I have a workstation (PC1) that cannot communicate with a domain controller over RPC (TCP/135).
C:\PortQryV2> portqry.exe -n 192.168.1.1 -p tcp -o 135
Querying target system called: 192.168.1.1
Attempting to resolve IP address to a name...
IP address resolved to dc.domain.local
querying...
TCP port 135 <epmap service>: FILTEREDExecuting the same command on another workstation (PC2) in the same subnet and VLAN shows LISTENING along with all of the server's RPC endpoints.
C:\>netsh int ipv4 show dynamicport tcp
Protocol tcp Dynamic Port Range
---------------------------------
Start Port : 49152
Number of Ports : 16384The dynamic port range is the same on both PC1 and PC2.
Both PC1 and PC2 are running Windows 7 Enterprise SP1.
McAfee Host Intrusion Prevention (HIPS) software used to be installed on PC1 but was removed during the troubleshooting process.

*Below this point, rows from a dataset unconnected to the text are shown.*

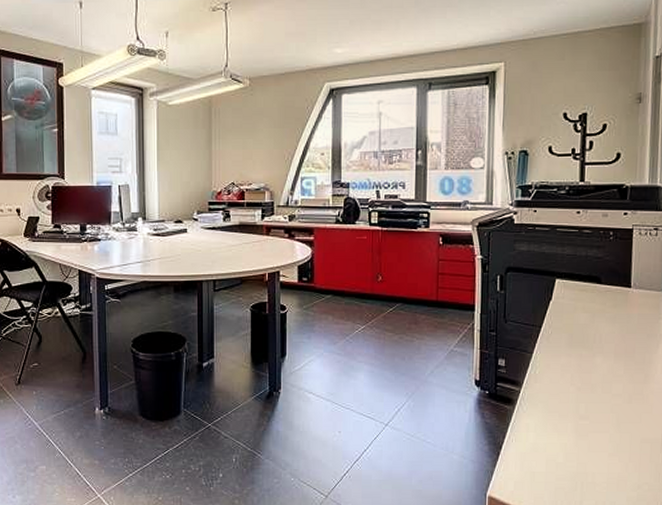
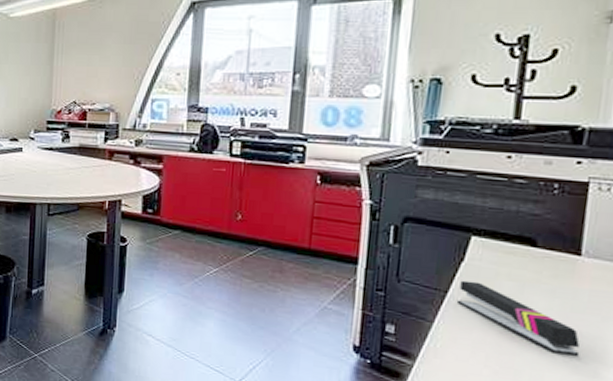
stapler: none [548,316,634,369] -> present [456,280,580,357]

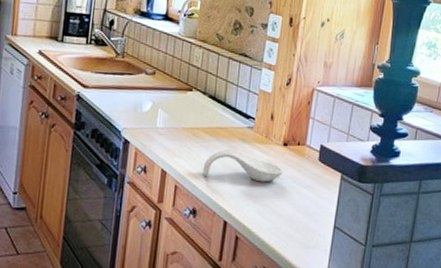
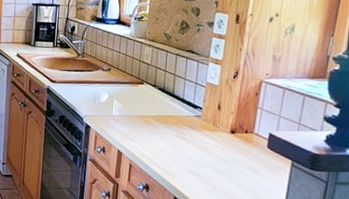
spoon rest: present [203,151,283,183] -> none [154,136,230,166]

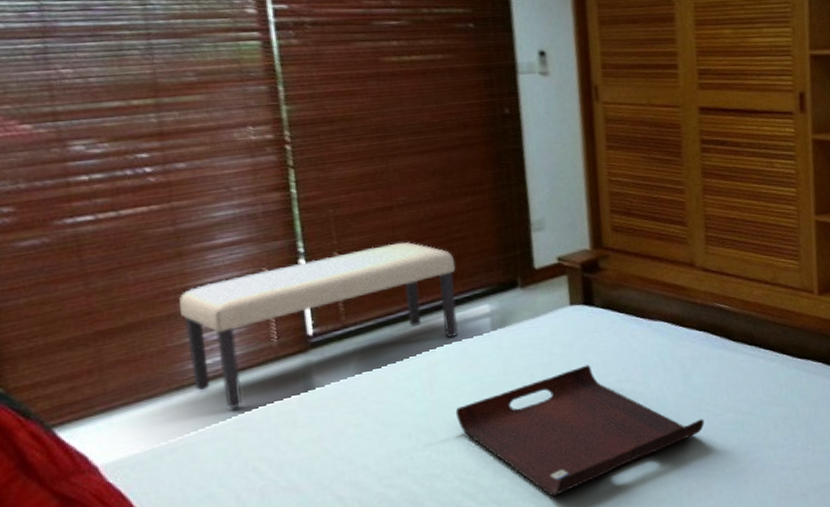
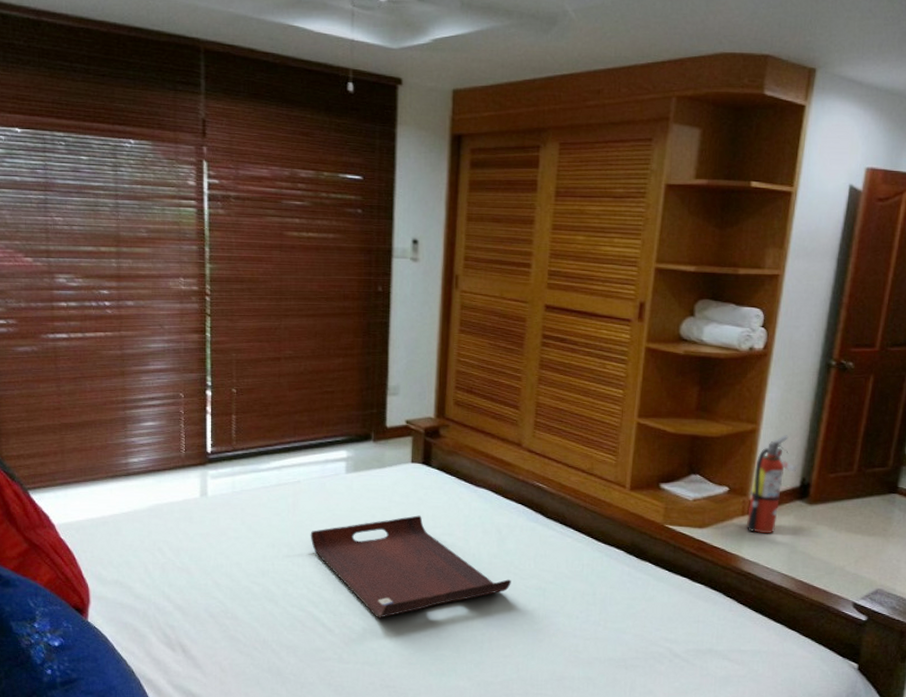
bench: present [179,241,458,409] -> none [119,388,324,499]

It remains installed on PC2. Both PC1 and PC2 used the same HIPS policy.
Windows firewall is currently disabled on PC1.
C:\>netsh advfirewall show allprofiles
Domain Profile Settings:
----------------------------------------------------------------------
State OFF
Firewall Policy AllowInbound,AllowOutbound
LocalFirewallRules N/A (GPO-store only)
LocalConSecRules N/A (GPO-store only)
InboundUserNotification Enable
RemoteManagement Disable
UnicastResponseToMulticast Enable
Logging:
LogAllowedConnections Disable
LogDroppedConnections Disable
FileName %systemroot%\system32\LogFiles\Firewall\pfirewall.log
MaxFileSize 4096
Private Profile Settings:
----------------------------------------------------------------------
State OFF
Firewall Policy AllowInbound,AllowOutbound
LocalFirewallRules N/A (GPO-store only)
LocalConSecRules N/A (GPO-store only)
InboundUserNotification Enable
RemoteManagement Disable
UnicastResponseToMulticast Enable
Logging:
LogAllowedConnections Disable
LogDroppedConnections Disable
FileName %systemroot%\system32\LogFiles\Firewall\pfirewall.log
MaxFileSize 4096
Public Profile Settings:
----------------------------------------------------------------------
State OFF
Firewall Policy AllowInbound,AllowOutbound
LocalFirewallRules N/A (GPO-store only)
LocalConSecRules N/A (GPO-store only)
InboundUserNotification Enable
RemoteManagement Disable
UnicastResponseToMulticast Enable
Logging:
LogAllowedConnections Disable
LogDroppedConnections Disable
FileName %systemroot%\system32\LogFiles\Firewall\pfirewall.log
MaxFileSize 4096
Ok.I captured the RPC connection from portqry.exe using Wireshark and found that the TCP SYN DPU was sent, but no ACK ever received. The TCP SYN was sent twice more, displaying in Wireshark as [TCP Retransmission]. Later, I captured the same RPC communication on the domain controller using Wireshark. I saw the incoming TCP SYN but saw no SYN ACK reply. It's as though the domain controller is arbitrarily ignoring just this computer on just this port. Note that querying Kerberos (UDP/88) works just fine from PC1.
I also tried rebuilding the TCP/IP stack on PC1, to no avail.
Any ideas on what could be preventing this communication?
71 Answer
After a lot of troubleshooting, I was able to determine that there was a Windows firewall rule enabled that would only allow connections from PC1 over TCP/135 and TCP/1027 if the connection is secure. In Windows Firewall with Advanced Security -> Inbound Rules, I went into the suspect rule properties. On the General tab, under Action, Allow the connection if it is secure was selected. On the Customize screen, Allow the connection if it is authenticated and integrity-protected was highlighted. The description for that item is as follows:
Allow only connections that are both authenticated and integrity-protected
by using IPsec. Compatible with Windows Vista and later.Somehow this rule was established through a group policy on the domain. More than likely an administrator created this rule; however, it is possible that the software used on PC1 that requires this communication could have created the rule if it was installed using a domain admin account.